Peripheral neuropathy of lower extremities: Wonderful results have been produced by deep-needling sacral Liao points (these are in the sacral foramen and require 1.5" to 2" needles) and Shang-Baxie foot points (needled between the toes and requiring deep-needling) while applying polarized, microcurrent pad therapies along the affected legs.

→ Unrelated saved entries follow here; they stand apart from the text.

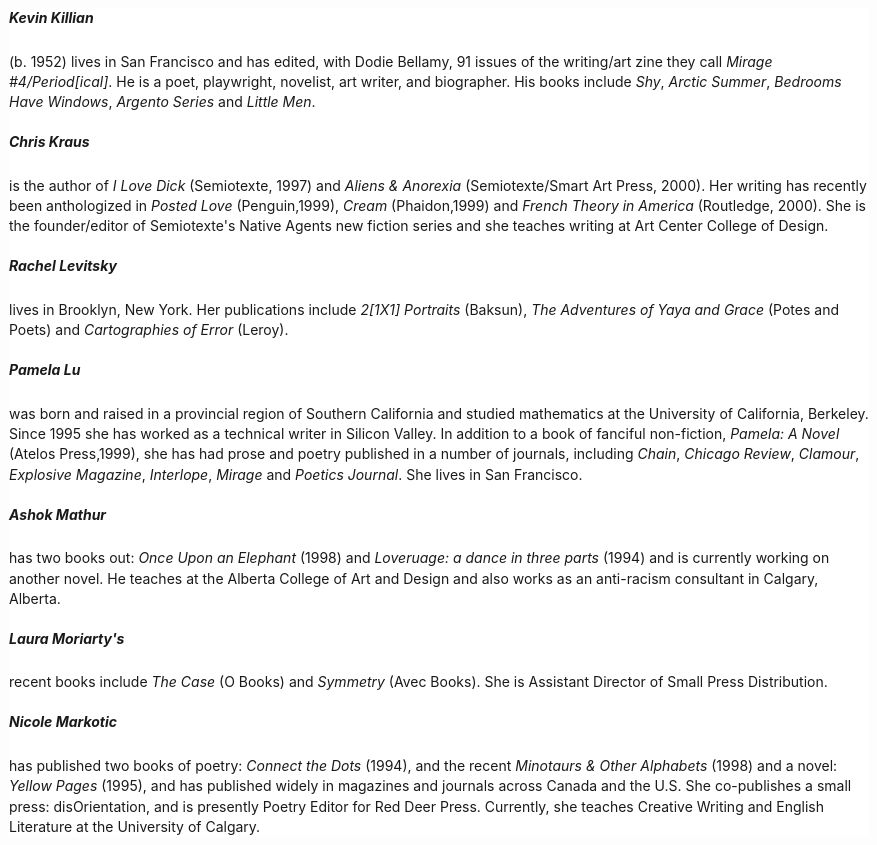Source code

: ##### Kevin Killian

 (b. 1952) lives in San Francisco and has edited,
with Dodie Bellamy, 91 issues of the writing/art zine they call
*Mirage \#4/Period\[ical\]*. He is a poet, playwright, novelist,
art writer, and biographer. His books include *Shy*, *Arctic
Summer*, *Bedrooms Have Windows*, *Argento Series* and *Little
Men*.

##### Chris Kraus

 is the author of *I Love Dick* (Semiotexte, 1997)
and *Aliens & Anorexia* (Semiotexte/Smart Art Press, 2000). Her
writing has recently been anthologized in *Posted Love*
(Penguin,1999), *Cream* (Phaidon,1999) and *French Theory in
America* (Routledge, 2000). She is the founder/editor of
Semiotexte\'s Native Agents new fiction series and she teaches
writing at Art Center College of Design.

##### Rachel Levitsky

 lives in Brooklyn, New York. Her publications
include *2\[1X1\] Portraits* (Baksun), *The Adventures of Yaya and
Grace* (Potes and Poets) and *Cartographies of Error* (Leroy).

##### Pamela Lu

 was born and raised in a provincial region of Southern
California and studied mathematics at the University of California,
Berkeley. Since 1995 she has worked as a technical writer in Silicon
Valley. In addition to a book of fanciful non-fiction, *Pamela: A
Novel* (Atelos Press,1999), she has had prose and poetry published
in a number of journals, including *Chain*, *Chicago Review*,
*Clamour*, *Explosive Magazine*, *Interlope*, *Mirage* and
*Poetics Journal*. She lives in San Francisco.

##### Ashok Mathur

 has two books out: *Once Upon an Elephant* (1998)
and *Loveruage: a dance in three parts* (1994) and is currently
working on another novel. He teaches at the Alberta College of Art
and Design and also works as an anti-racism consultant in Calgary,
Alberta.

##### Laura Moriarty's

recent books include *The Case* (O Books) and
*Symmetry* (Avec Books). She is Assistant Director of Small Press
Distribution.

##### Nicole Markotic

 has published two books of poetry: *Connect the
Dots* (1994), and the recent *Minotaurs & Other Alphabets* (1998)
and a novel: *Yellow Pages* (1995), and has published widely in
magazines and journals across Canada and the U.S. She co-publishes a
small press: disOrientation, and is presently Poetry Editor for Red
Deer Press. Currently, she teaches Creative Writing and English
Literature at the University of Calgary.


[^1_gluck_1]: Robert Gluck, "Caricature," **Soup: New Critical Perspectives** #4, ed. Bruce Boone (San Francisco, 1985), 28.
[^1_gluck_2]: Bruce Boone, "A Narrative Like a Punk Picture: Shocking Pinks,
[^1_gluck_3]: Black Star published **He Cried** by Dennis Cooper and **Lives of the Poets** by Steve Abbott. The Black Star Series still publishes,
[^1_gluck_4]: Bruce Boone, "Remarks on Narrative," afterward of **Family
[^1_gluck_5]: "Spicer's Writing in Context," **Ironwood** 28, Tuscon, 1986.
[^1_gluck_6]: Gluck, "Caricature," 19.
[^1_gluck_7]: Steve Abbott, "Notes on Boundaries, New Narrative," **Soup: New Critical Perspectives** #4) 81.
[^1_gluck_8]: Boone, "A Narrative Like a Punk Picture," **Poetics Journal**
[^1_gluck_9]: La Fontaine, "Perukes" (Black Star Series, 1981) 63.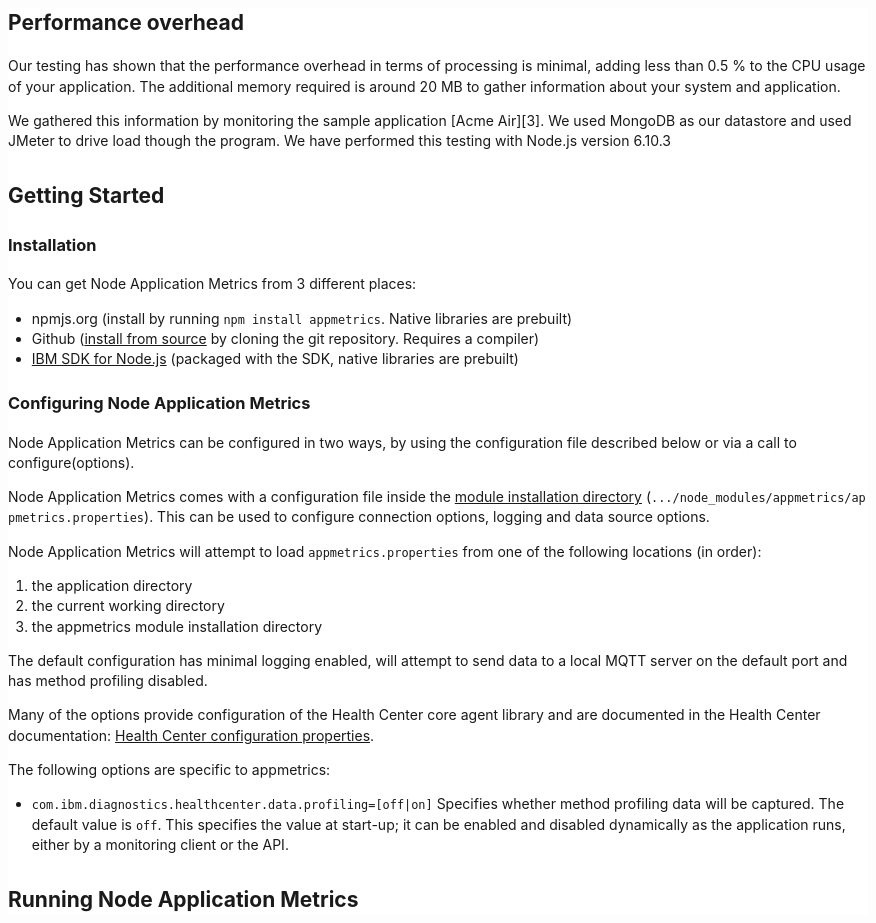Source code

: ## Performance overhead

Our testing has shown that the performance overhead in terms of processing is minimal, adding less than 0.5 % to the CPU usage of your application. The additional memory required is around 20 MB to gather information about your system and application.

We gathered this information by monitoring the sample application [Acme Air][3]. We used MongoDB as our datastore and used JMeter to drive load though the program.  We have performed this testing with Node.js version 6.10.3

## Getting Started

### Installation

You can get Node Application Metrics from 3 different places:

  * npmjs.org (install by running `npm install appmetrics`. Native libraries are prebuilt)
  * Github ([install from source](https://github.com/RuntimeTools/appmetrics/wiki/Install-direct-from-github-source) by cloning the git repository. Requires a compiler)
  * [IBM SDK for Node.js](https://developer.ibm.com/node/sdk/) (packaged with the SDK, native libraries are prebuilt)

### Configuring Node Application Metrics

Node Application Metrics can be configured in two ways, by using the configuration file described below or via a call to configure(options).

Node Application Metrics comes with a configuration file inside the [module installation directory](#installation) (`.../node_modules/appmetrics/appmetrics.properties`). This can be used to configure connection options, logging and data source options.

Node Application Metrics will attempt to load `appmetrics.properties` from one of the following locations (in order):

1. the application directory
2. the current working directory
3. the appmetrics module installation directory

The default configuration has minimal logging enabled, will attempt to send data to a local MQTT server on the default port and has method profiling disabled.

Many of the options provide configuration of the Health Center core agent library and are documented in the Health Center documentation: [Health Center configuration properties](https://www-01.ibm.com/support/knowledgecenter/SS3KLZ/com.ibm.java.diagnostics.healthcenter.doc/topics/configproperties.html).

The following options are specific to appmetrics:

* `com.ibm.diagnostics.healthcenter.data.profiling=[off|on]`
  Specifies whether method profiling data will be captured. The default value is `off`.  This specifies the value at start-up; it can be enabled and disabled dynamically as the application runs, either by a monitoring client or the API.

## Running Node Application Metrics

Abdominal pain, asthma: I use TCM diagnosis to determine affected Extraordinary Vessels and then needle the corresponding Master and Coupled points. I then polarize those needles by touching polarized probe metal tips to the shaft or handles of the needles. Finally, I apply microlight Mu-Shu technique to the Front-Mu and Back-Shu points of the affected organs using colors of light that balance the organ's function.1

Addiction relief: Apply needles to indicated auricular points, sometimes stimulated by microlight therapy, then use Mu-Shu method to heal and balance affected viscera and the lower Dan Tian area to calm and ground the patient.

Pain relief with chakra balancing: This involves using needles and/or microcurrent to relieve painful body areas and then using polarized microcurrent and light to energize a chakra energy center. This is often combined with counseling, guided visualization or soul-healing methods, the effects of each enhanced by intentional light stimulation of the chakra.

The anchoring, qi-releasing and micro-trauma effects of needles, combined with the resonance, polarizing and energizing effects of microcurrent and/or light can produce truly profound results with longer carry-over of therapeutic effects.

Reference

  1. Starwynn D. Microcurrent and Color Light Mu-Shu Technique and Mind-Body Acupuncture. Acupuncture Today, 7(11).